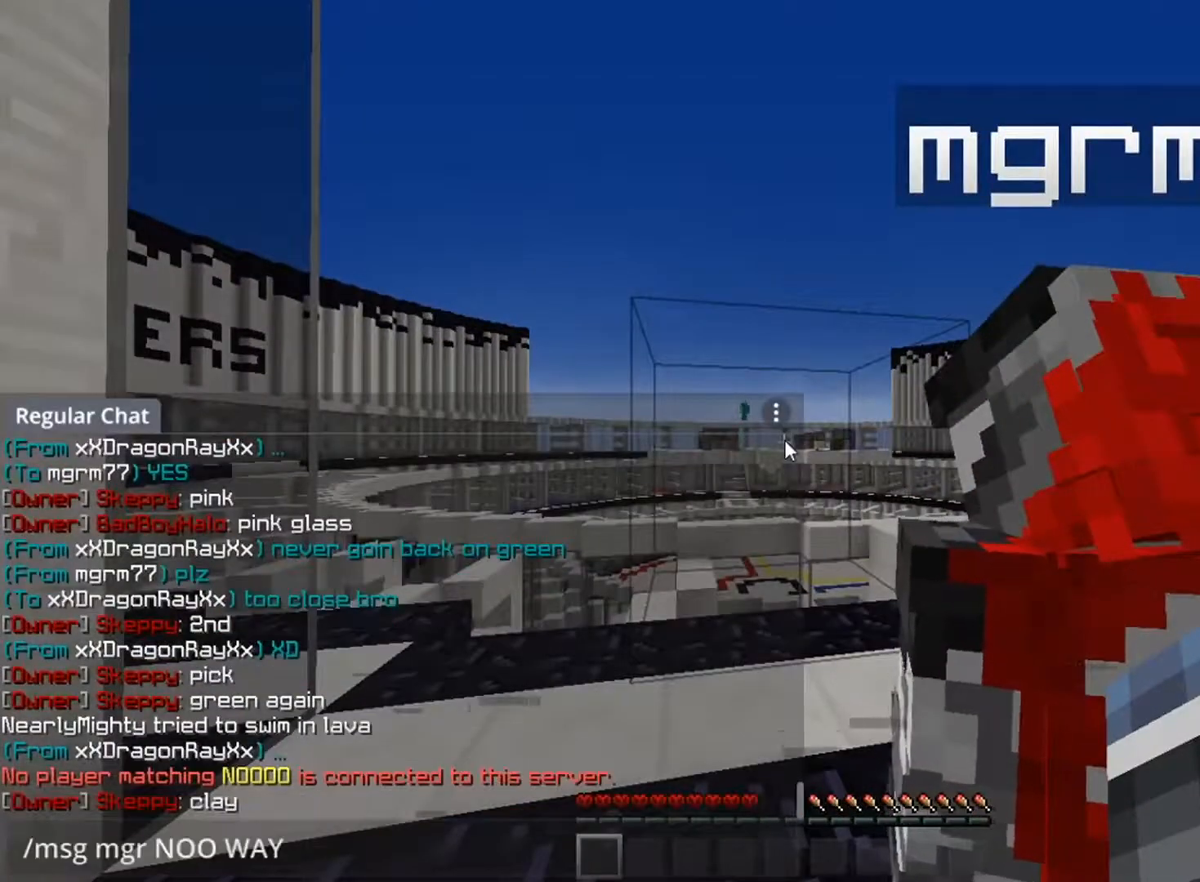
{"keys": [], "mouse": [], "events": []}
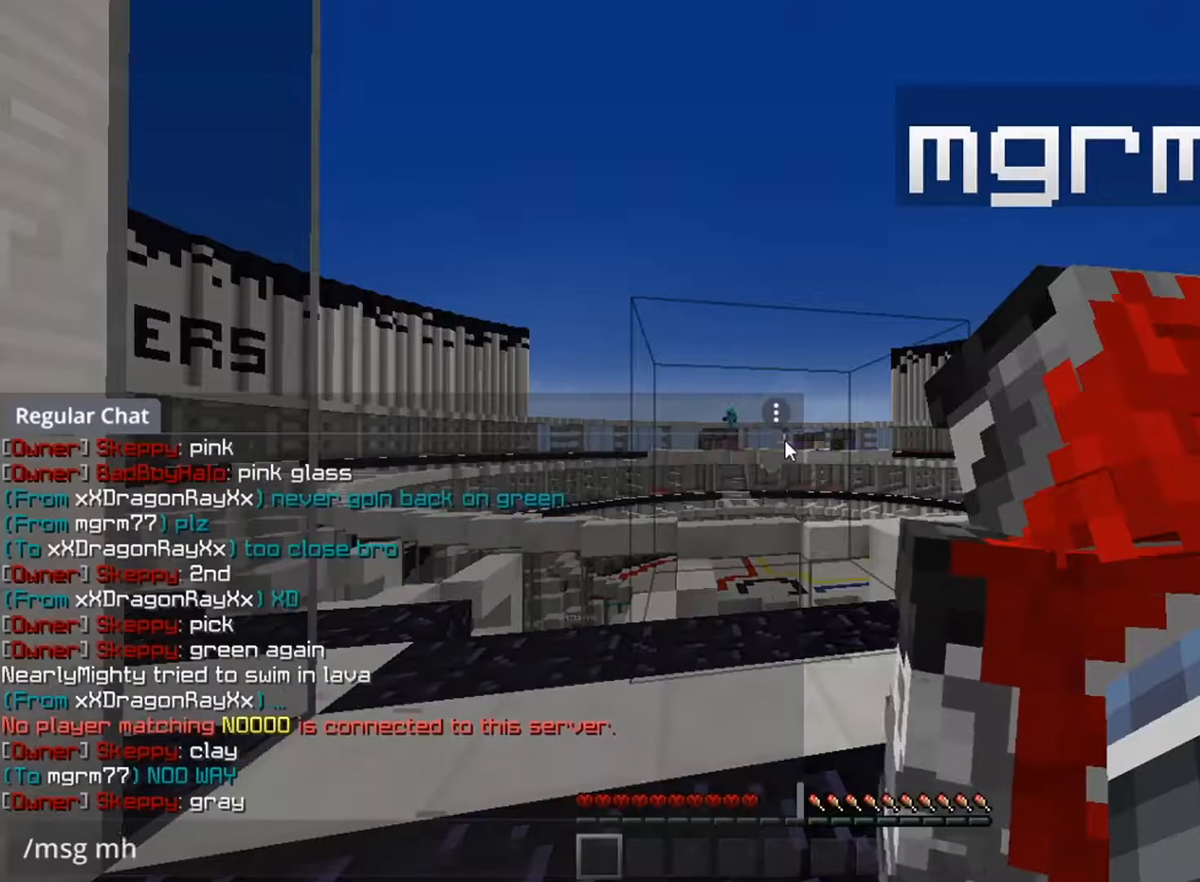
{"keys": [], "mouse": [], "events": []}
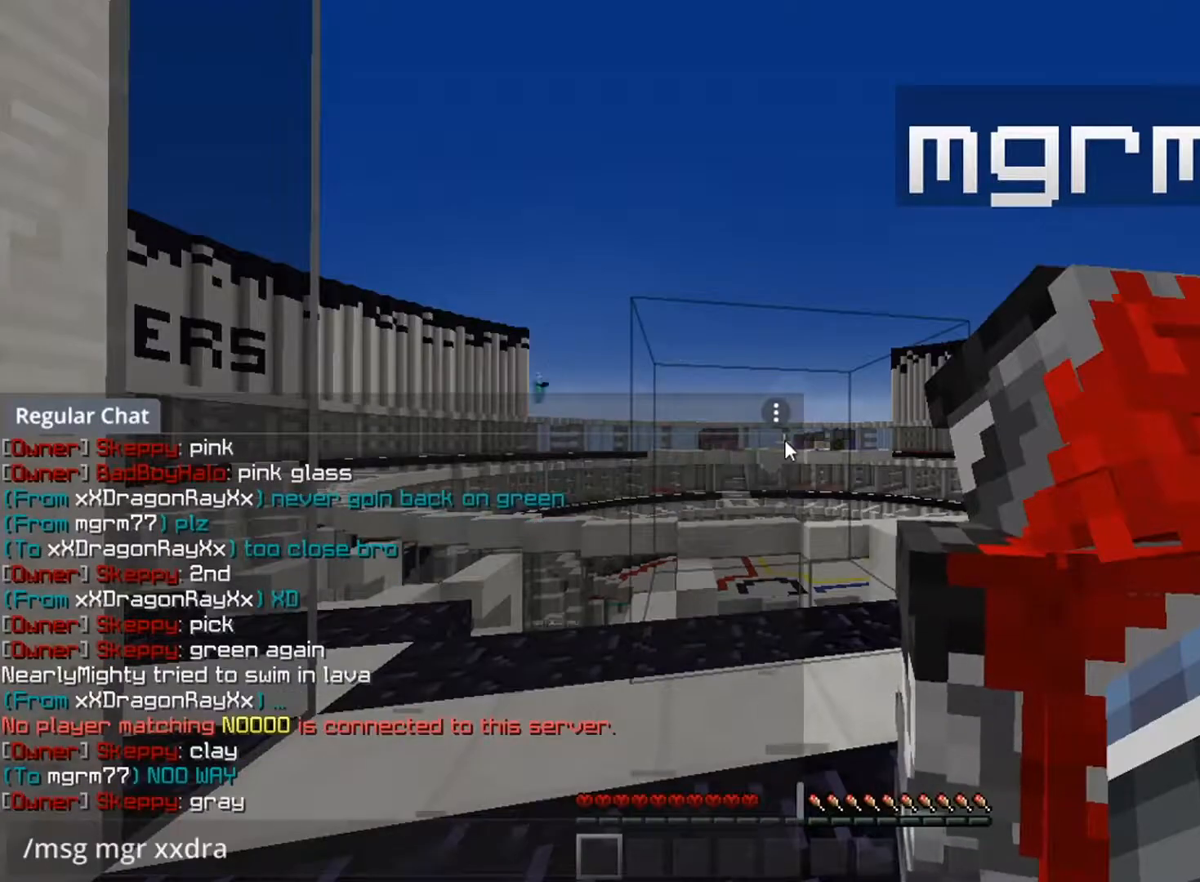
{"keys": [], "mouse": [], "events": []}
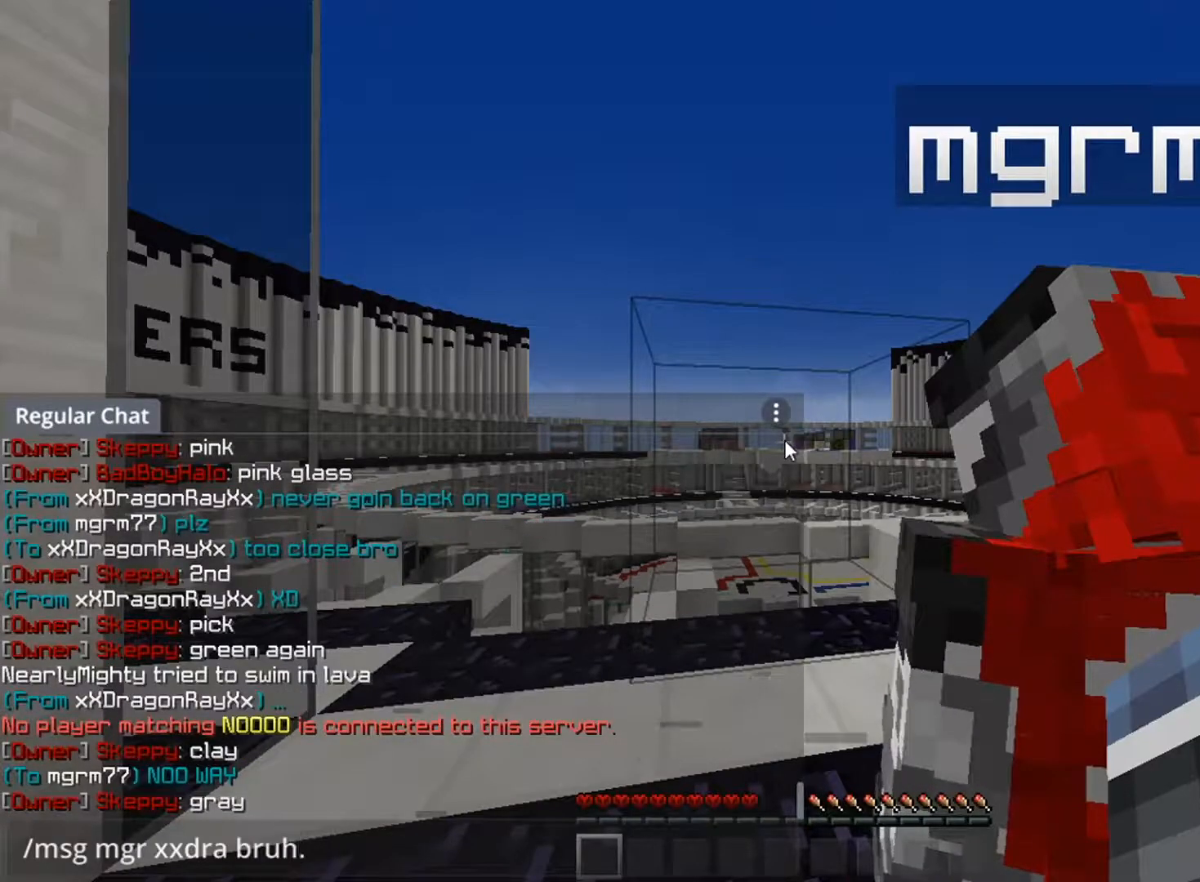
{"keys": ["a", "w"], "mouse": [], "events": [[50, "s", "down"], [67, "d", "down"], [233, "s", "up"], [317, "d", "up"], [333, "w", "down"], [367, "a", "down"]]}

==============================

WORK ITEM — The data above must be given again in full and unaltered, minus its images.

OUTPUT OF THE TASK —
{"keys": [], "mouse": [], "events": []}
{"keys": [], "mouse": [], "events": []}
{"keys": [], "mouse": [], "events": []}
{"keys": ["a", "w"], "mouse": [], "events": [[50, "s", "down"], [67, "d", "down"], [233, "s", "up"], [317, "d", "up"], [333, "w", "down"], [367, "a", "down"]]}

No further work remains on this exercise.